**Required action:**
Quote every line of text in the records below word for word, leaving out the pictures.

[Text extracted from pages]

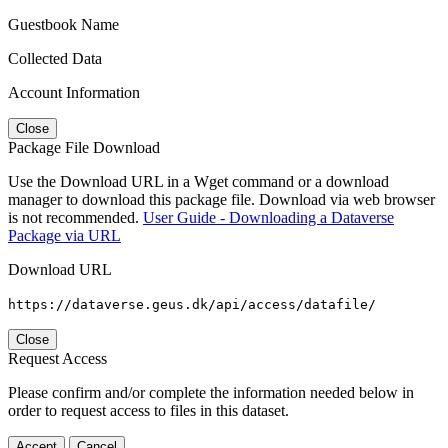
Guestbook Name
Collected Data
Account Information
Close
Package File Download
Use the Download URL in a Wget command or a download
manager to download this package file. Download via web browser
is not recommended.
User Guide - Downloading a Dataverse
Package via URL
Download URL
https://dataverse.geus.dk/api/access/datafile/
Close
Request Access
Please confirm and/or complete the information needed below in
order to request access to files in this dataset.
Accept
Cancel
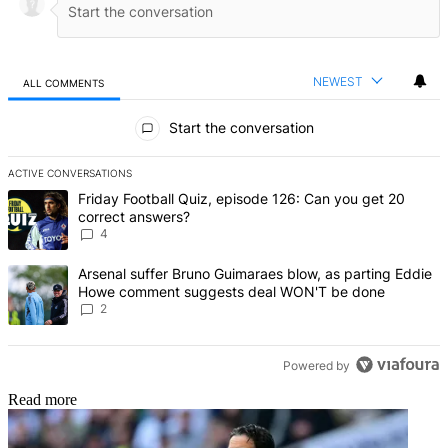
NEWEST
ALL COMMENTS
All Comments
Start the conversation
ACTIVE CONVERSATIONS
The following is a list of the most commented articles in the last 7 d
A trending article titled "Friday Football Quiz, episode 126: Can y
Friday Football Quiz, episode 126: Can you get 20
correct answers?
4
A trending article titled "Arsenal suffer Bruno Guimaraes blow, 
Arsenal suffer Bruno Guimaraes blow, as parting Eddie
Howe comment suggests deal WON'T be done
2
Powered by
Read more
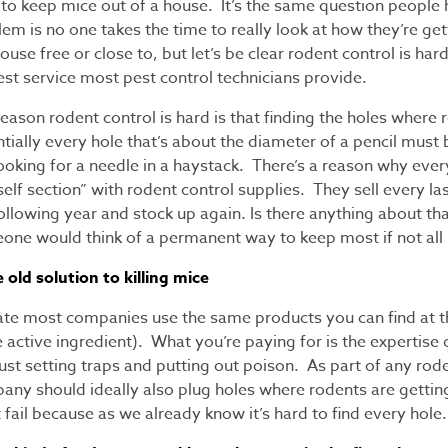
to keep mice out of a house. It’s the same question people 
em is no one takes the time to really look at how they’re ge
use free or close to, but let’s be clear rodent control is har
st service most pest control technicians provide.
eason rodent control is hard is that finding the holes where r
tially every hole that’s about the diameter of a pencil must
looking for a needle in a haystack. There’s a reason why eve
elf section” with rodent control supplies. They sell every l
following year and stock up again. Is there anything about t
one would think of a permanent way to keep most if not all
old solution to killing mice
ate most companies use the same products you can find at 
 active ingredient). What you’re paying for is the expertise
ust setting traps and putting out poison. As part of any rode
any should ideally also plug holes where rodents are gettin
fail because as we already know it’s hard to find every hole.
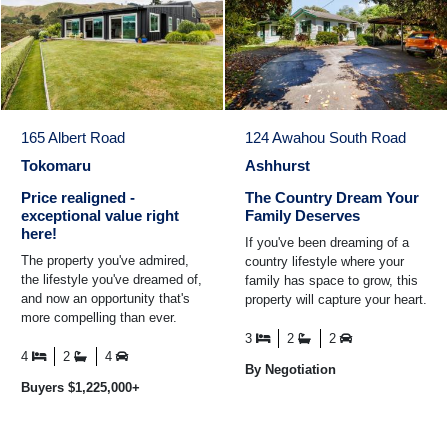
165 Albert Road
124 Awahou South Road
Tokomaru
Ashhurst
Price realigned -
The Country Dream Your
exceptional value right
Family Deserves
here!
If you've been dreaming of a
The property you've admired,
country lifestyle where your
the lifestyle you've dreamed of,
family has space to grow, this
and now an opportunity that's
property will capture your heart.
more compelling than ever.
Ideally located just a short
With a newly aligned market
drive from ...
3
2
2
position ...
4
2
4
By Negotiation
Buyers $1,225,000+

**Written reply:**
Guestbook Name
Collected Data
Account Information
Close
Package File Download
Use the Download URL in a Wget command or a download
manager to download this package file. Download via web browser
is not recommended.
User Guide - Downloading a Dataverse
Package via URL
Download URL
https://dataverse.geus.dk/api/access/datafile/
Close
Request Access
Please confirm and/or complete the information needed below in
order to request access to files in this dataset.
Accept
Cancel
NEWEST
ALL COMMENTS
All Comments
Start the conversation
ACTIVE CONVERSATIONS
The following is a list of the most commented articles in the last 7 d
A trending article titled "Friday Football Quiz, episode 126: Can y
Friday Football Quiz, episode 126: Can you get 20
correct answers?
4
A trending article titled "Arsenal suffer Bruno Guimaraes blow, 
Arsenal suffer Bruno Guimaraes blow, as parting Eddie
Howe comment suggests deal WON'T be done
2
Powered by
Read more
to keep mice out of a house. It’s the same question people 
em is no one takes the time to really look at how they’re ge
use free or close to, but let’s be clear rodent control is har
st service most pest control technicians provide.
eason rodent control is hard is that finding the holes where r
tially every hole that’s about the diameter of a pencil must
looking for a needle in a haystack. There’s a reason why eve
elf section” with rodent control supplies. They sell every l
following year and stock up again. Is there anything about t
one would think of a permanent way to keep most if not all
old solution to killing mice
ate most companies use the same products you can find at 
 active ingredient). What you’re paying for is the expertise
ust setting traps and putting out poison. As part of any rode
any should ideally also plug holes where rodents are gettin
fail because as we already know it’s hard to find every hole.
165 Albert Road
124 Awahou South Road
Tokomaru
Ashhurst
Price realigned -
The Country Dream Your
exceptional value right
Family Deserves
here!
If you've been dreaming of a
The property you've admired,
country lifestyle where your
the lifestyle you've dreamed of,
family has space to grow, this
and now an opportunity that's
property will capture your heart.
more compelling than ever.
Ideally located just a short
With a newly aligned market
drive from ...
3
2
2
position ...
4
2
4
By Negotiation
Buyers $1,225,000+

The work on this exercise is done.